Para concluir que era necesario hacer más pruebas que determinaran la existencia de neumonía bacteriana y tuberculosis en pacientes hospitalizados pediátricos, se utilizó la patología macroscópica, y el análisis del tejido pulmonar fue examinado por histopatología y diagnóstico molecular.

De los 121 niños seleccionados para la autopsia, un 64% eran varones con una edad media de 19 meses, de los cuales el 34% estaba infectado por el VIH. En el 92% de los casos, se detectó patología pulmonar. La bronconeumonía bacteriana fue la patología más común, ya que se daba en un 50% de los casos.

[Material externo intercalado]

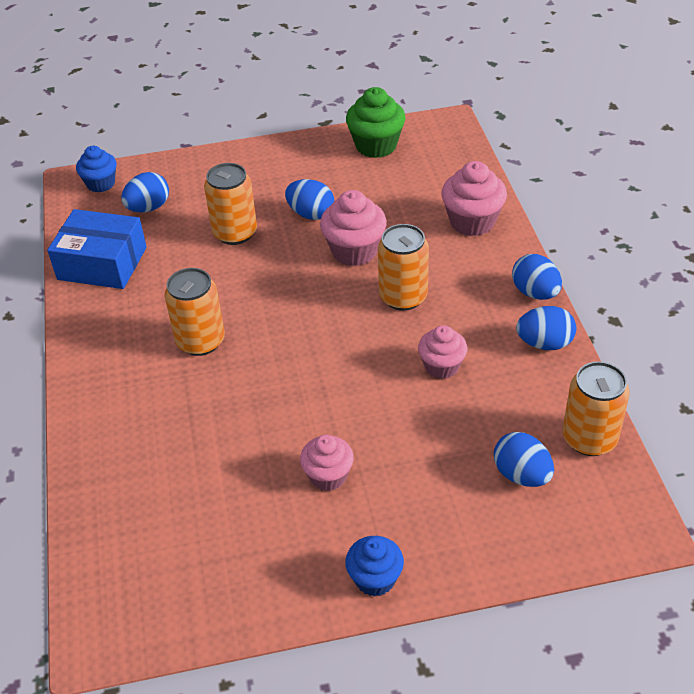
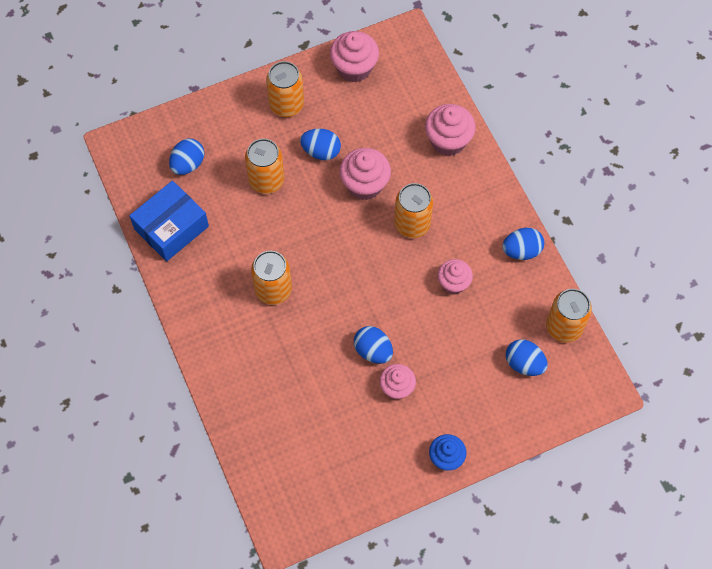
camera: 15 degrees left, 20 degrees up
blue box [47,209,147,289] -> blue box turned 45 degrees counterclockwise [129,181,209,261]
blue cupcake [76,146,117,193] -> none
green cupcake [346,87,405,158] -> pink cupcake [330,31,379,82]
blue egg [512,254,562,300] -> blue egg moved to [354,326,393,364]
none -> orange can [266,61,304,117]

Otras patologías habituales detectadas fueron la neumonitis intersticial (17%), la tuberculosis (8%), la neumonía por citomegalovirus (7%) y la neumonía por Pneumocystis jirovecii (5%). Además, la comorbilidad entre la patología pulmonar y otras enfermedades, tanto transmisibles como no, fue observada en un 80% de los casos.

El tejido pulmonar del 70% de los casos de tuberculosis, dio positivo para Mycobacterium tuberculosis mediante pruebas de diagnóstico molecular. En un 80% de los casos existía comorbilidad entre la tuberculosis y la malnutrición, y solo un 10% de los casos de tuberculosis estaban siguiendo el tratamiento antituberculostático cuando fallecieron.